Insurance Industry Quashes Medical Malpractice Reform in California – Implications for the Rest of the Country

Few political issues have been distorted more than the concept of “medical malpractice reform.”

If you ask the average citizen what the consequences would be of raising medical malpractice damage caps, he or she would probably tell you the following:

Raising caps would threaten doctors and force them to practice “defensive medicine.”
It would also lead to spikes in insurance rates and put money into the pockets of lawyers at the expense of the citizenry.

But many respected studies and independent journalistic reports have shown, time and time again, that these fears are totally unfounded. They’re myths. But the insurance industry benefits from promulgating these ideas about medical malpractice reform.

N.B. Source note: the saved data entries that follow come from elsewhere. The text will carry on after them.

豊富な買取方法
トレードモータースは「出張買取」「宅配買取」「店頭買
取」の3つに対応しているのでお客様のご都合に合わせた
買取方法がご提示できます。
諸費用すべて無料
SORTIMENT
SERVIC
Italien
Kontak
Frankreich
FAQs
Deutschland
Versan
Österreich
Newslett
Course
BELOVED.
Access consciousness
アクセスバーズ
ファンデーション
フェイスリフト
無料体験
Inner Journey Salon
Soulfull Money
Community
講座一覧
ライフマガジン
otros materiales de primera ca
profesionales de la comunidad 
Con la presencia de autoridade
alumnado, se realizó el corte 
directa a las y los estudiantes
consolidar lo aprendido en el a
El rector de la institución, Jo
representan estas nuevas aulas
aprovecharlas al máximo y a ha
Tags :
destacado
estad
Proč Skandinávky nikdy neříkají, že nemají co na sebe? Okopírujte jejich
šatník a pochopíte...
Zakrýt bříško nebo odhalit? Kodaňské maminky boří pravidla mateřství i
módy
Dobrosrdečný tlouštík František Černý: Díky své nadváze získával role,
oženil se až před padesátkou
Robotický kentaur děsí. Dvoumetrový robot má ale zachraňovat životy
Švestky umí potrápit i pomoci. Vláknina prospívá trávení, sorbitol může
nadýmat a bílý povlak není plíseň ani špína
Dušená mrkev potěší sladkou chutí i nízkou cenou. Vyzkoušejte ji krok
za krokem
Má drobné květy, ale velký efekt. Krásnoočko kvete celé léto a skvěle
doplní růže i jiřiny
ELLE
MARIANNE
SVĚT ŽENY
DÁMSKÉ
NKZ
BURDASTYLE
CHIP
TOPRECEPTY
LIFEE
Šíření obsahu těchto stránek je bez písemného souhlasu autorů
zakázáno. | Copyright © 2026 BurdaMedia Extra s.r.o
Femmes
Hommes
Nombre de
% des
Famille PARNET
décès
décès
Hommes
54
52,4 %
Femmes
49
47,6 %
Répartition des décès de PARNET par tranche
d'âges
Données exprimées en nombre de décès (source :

Some voters, safety advocates and politicians (including California’s popular Senator, Barbara Boxer) believe that enough is enough. Golden State voters recently had a chance to vote on Proposition 46, a proposal that would have lifted a cap on medical malpractice damages. For almost four decades, that cap has stagnated at $250,000 without increasing or keeping apace with inflation. Voters ultimately defeated Proposition 46 on the ballot, thanks in part to a multi-million dollar “No on 46” campaign financed by insurance industry interests.

The measure would have also mandated drug and alcohol testing for doctors and forced physicians to refer to a statewide database before prescribing painkillers to their patients.

Bob Pack, who lost his two children (ages 7 and 10) after a nanny high on prescription medications ran them over in 2003, put the situation plainly: “insurance industry profits trumped patient safety.”

But the battle over Proposition 46 at least suggests that the timbre of the national debate has changed. Insurance companies are now on the defensive, and the myths about medical malpractice reform are slowly but surely fading in the light of objective media inquiry.